The public demonstration of SeamlessM4T incorporates filters to identify toxicity in both input and output speech. However, these filters aren't enabled by default in the open source release of the model.

An unaddressed concern with AI translators is the potential loss of linguistic diversity due to overuse. Unlike AI, human interpreters make unique choices when translating, adding their own touch to the process. This often leads to distinct "translationese." While AI might provide more accurate translations, it could come at the cost of variety and diversity in translation.

Hence, Meta advises against employing SeamlessM4T for long-form or certified translations recognized by government agencies and translation authorities. The company also discourages its use in medical or legal contexts to mitigate potential mistranslations.

This precaution is warranted, considering instances where AI mistranslations have led to significant consequences. Misinterpretations have resulted in mistaken law enforcement actions and legal disputes.

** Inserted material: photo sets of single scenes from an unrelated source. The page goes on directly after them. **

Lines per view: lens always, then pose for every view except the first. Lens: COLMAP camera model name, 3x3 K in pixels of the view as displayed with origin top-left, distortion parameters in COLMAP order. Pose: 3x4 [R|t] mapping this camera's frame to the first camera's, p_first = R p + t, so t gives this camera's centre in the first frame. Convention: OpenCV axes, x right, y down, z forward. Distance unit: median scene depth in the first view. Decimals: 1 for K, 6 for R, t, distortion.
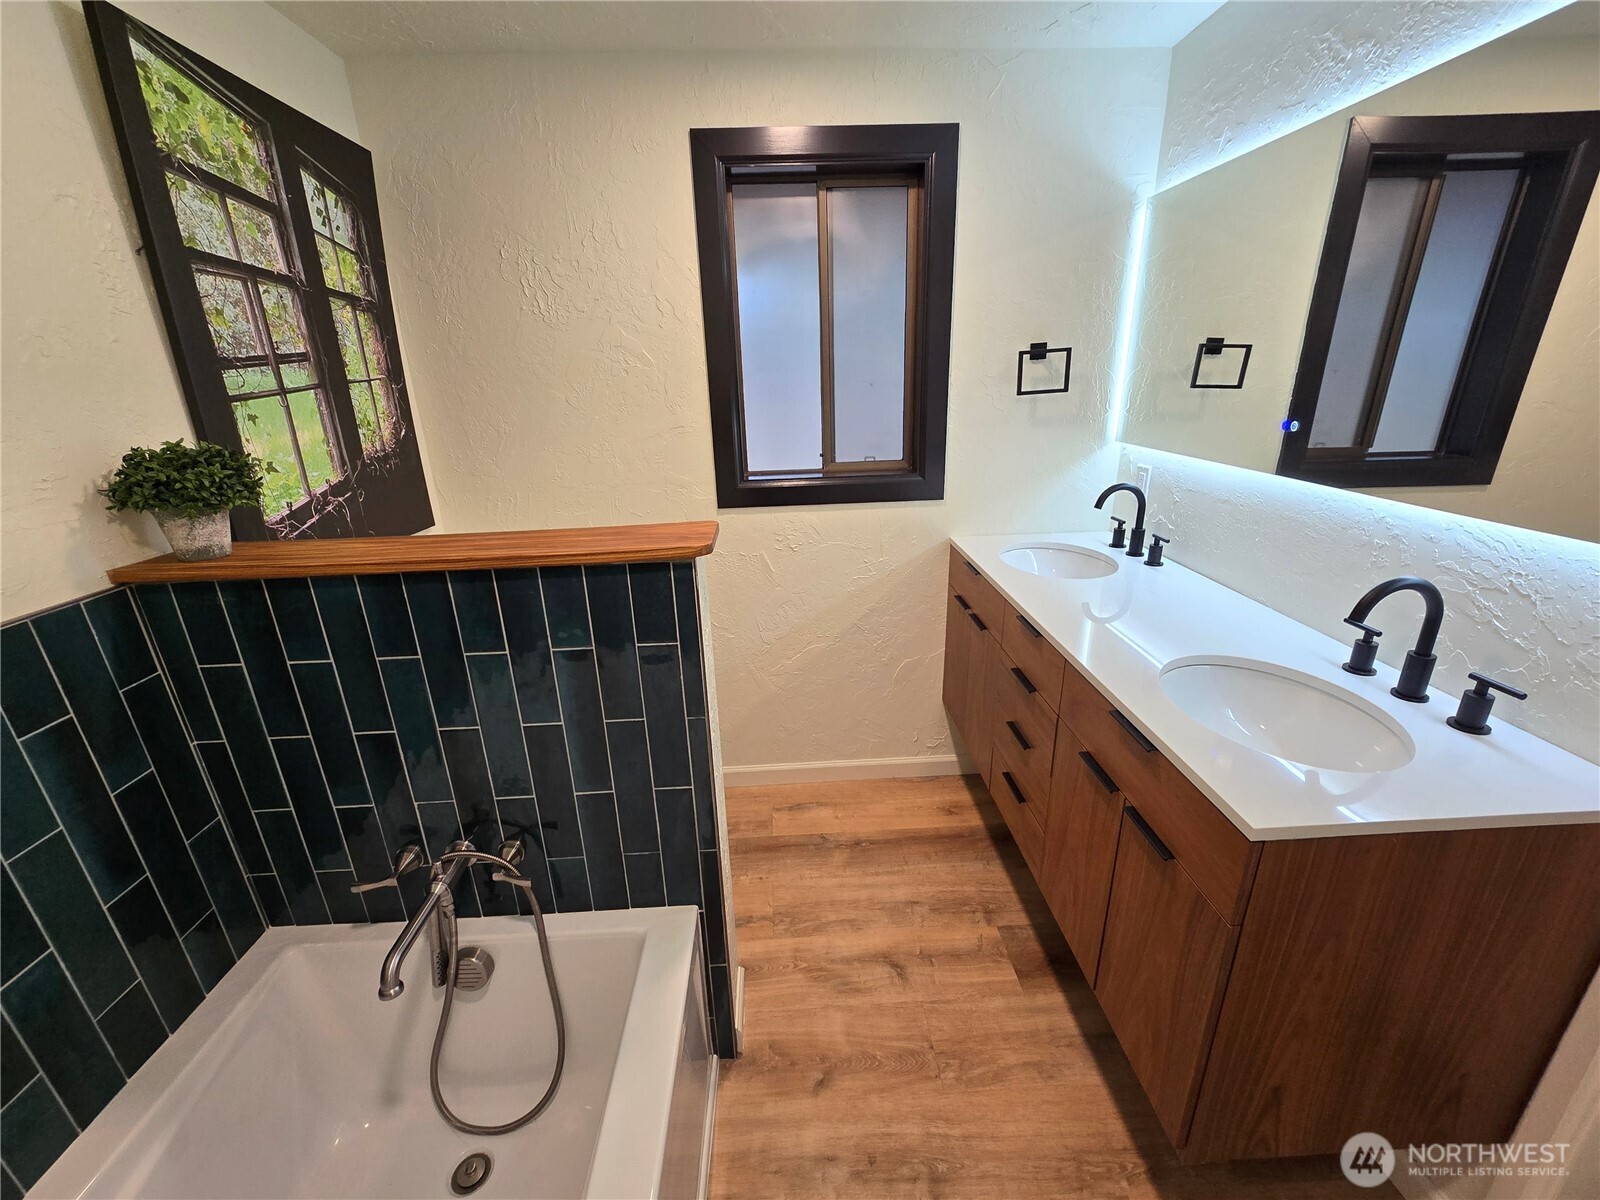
lens RADIAL K [[653.6, 0, 801.3], [0, 653.6, 602.2], [0, 0, 1]] dist [-0.002060, 0.000315]
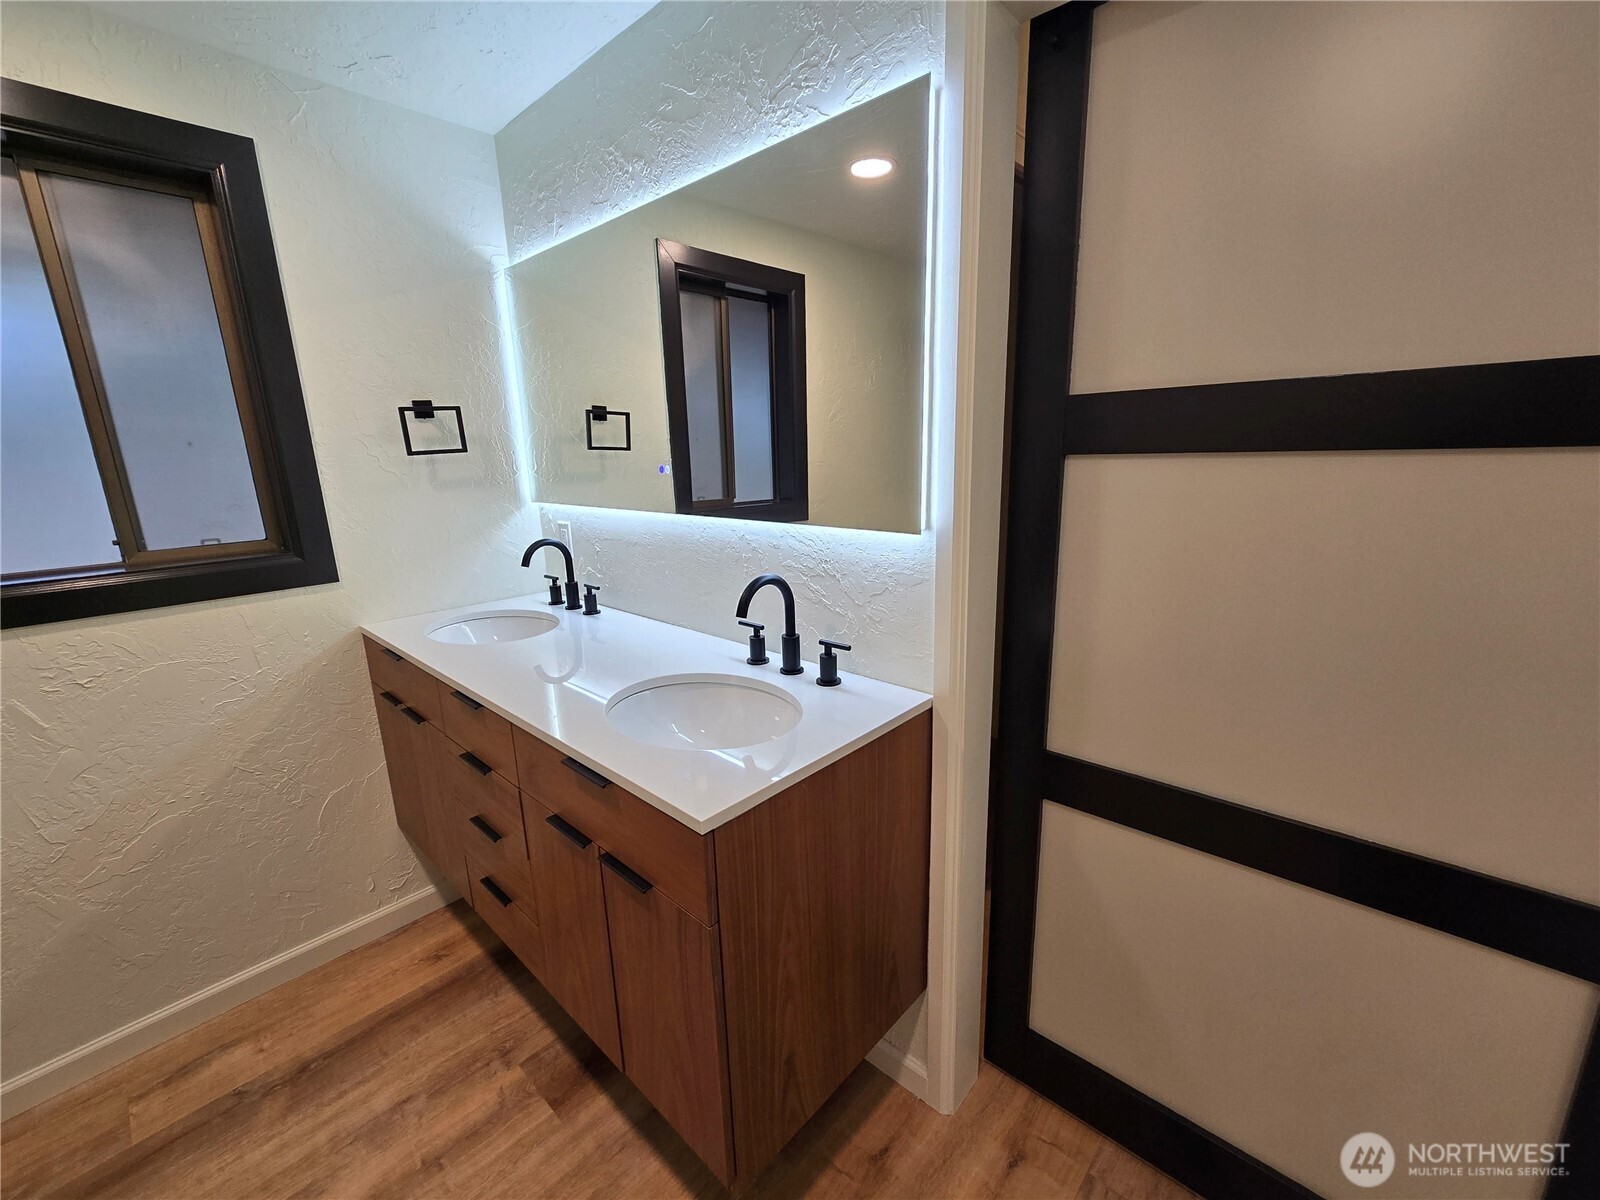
lens RADIAL K [[653.6, 0, 794.9], [0, 653.6, 604.9], [0, 0, 1]] dist [-0.002060, 0.000315]
pose [[0.714353, -0.154226, 0.682579, 0.086828], [0.243150, 0.969341, -0.035451, 0.050764], [-0.656184, 0.191293, 0.729952, 0.056241]]
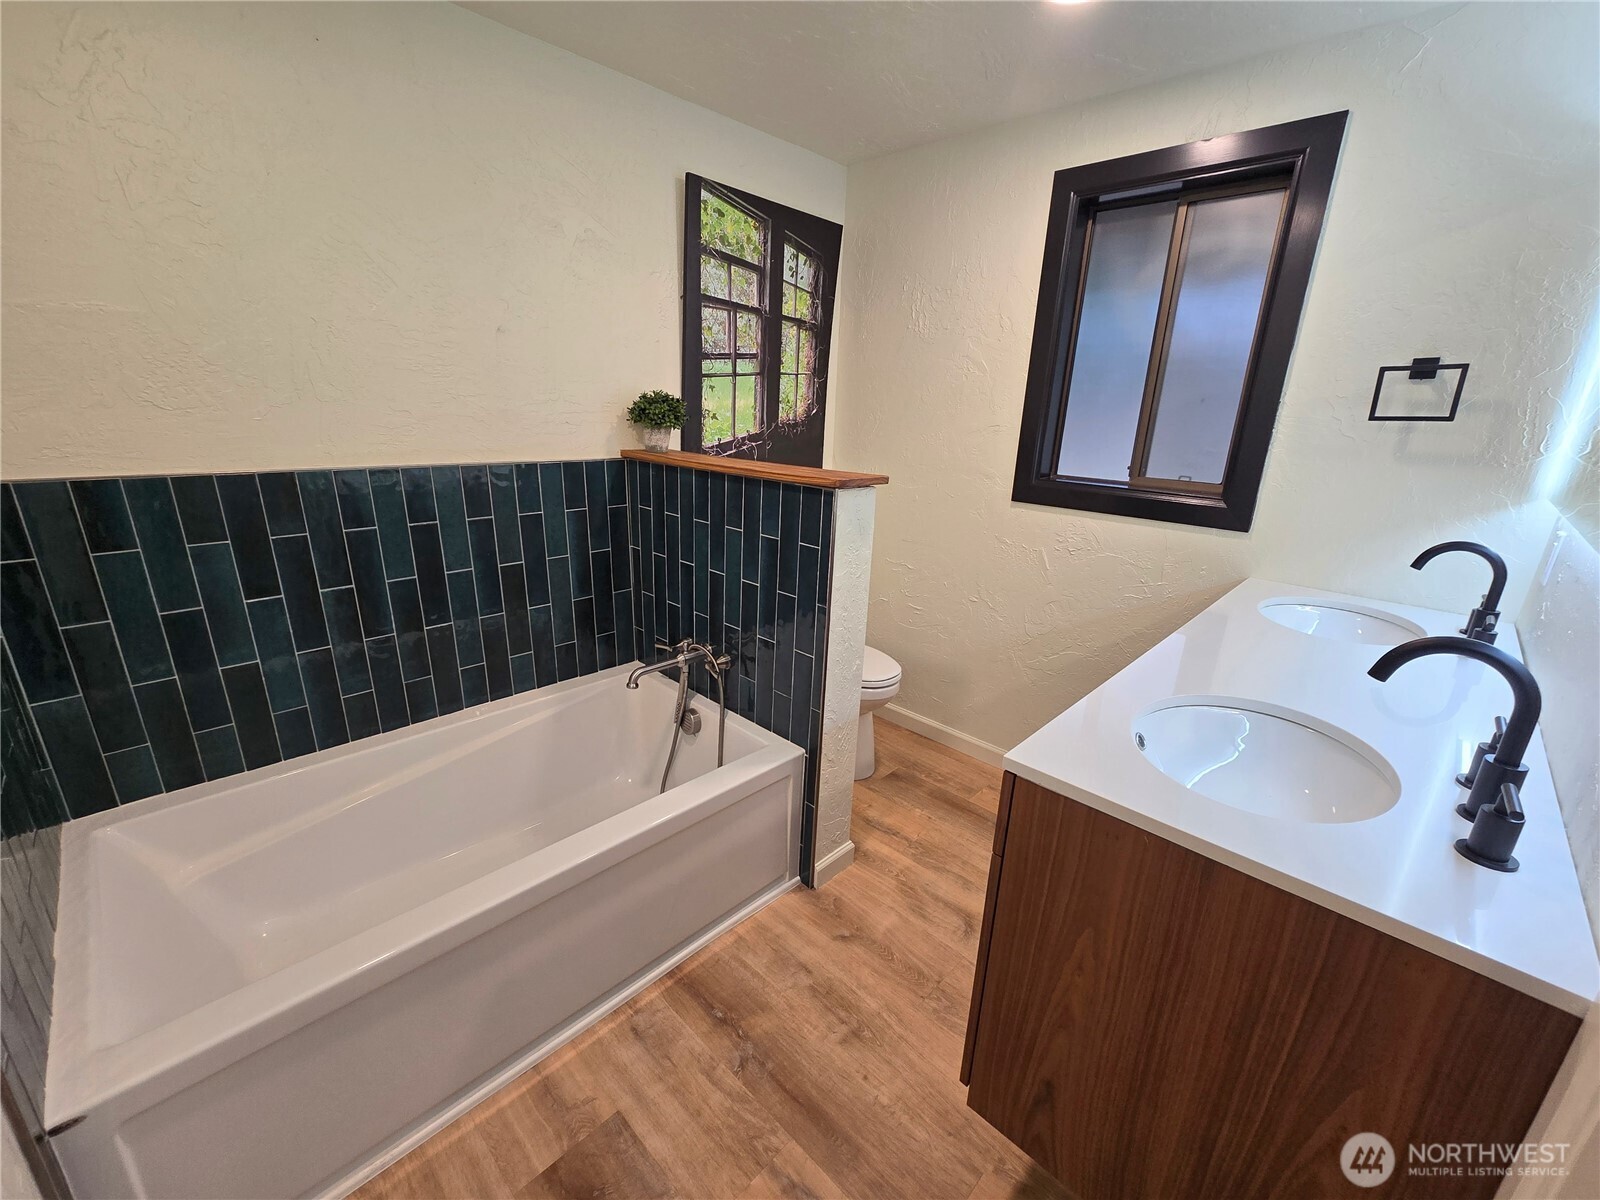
lens RADIAL K [[653.6, 0, 808.8], [0, 653.6, 606.4], [0, 0, 1]] dist [-0.002060, 0.000315]
pose [[0.687224, 0.266418, -0.675829, 0.587313], [-0.294683, 0.952579, 0.075863, 0.061637], [0.663992, 0.147021, 0.733144, -0.033962]]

Juan Pino commented, "This single system approach reduces errors and delays, increasing the efficiency and quality of the translation process, bringing us closer to making seamless translation possible." He envisions a future where this foundational model enhances communication capabilities and fosters a world where understanding is universal.

Nevertheless, it remains to be seen how human involvement will continue to play a vital role in ensuring accurate and nuanced translations, avoiding unintended consequences as AI continues to evolve.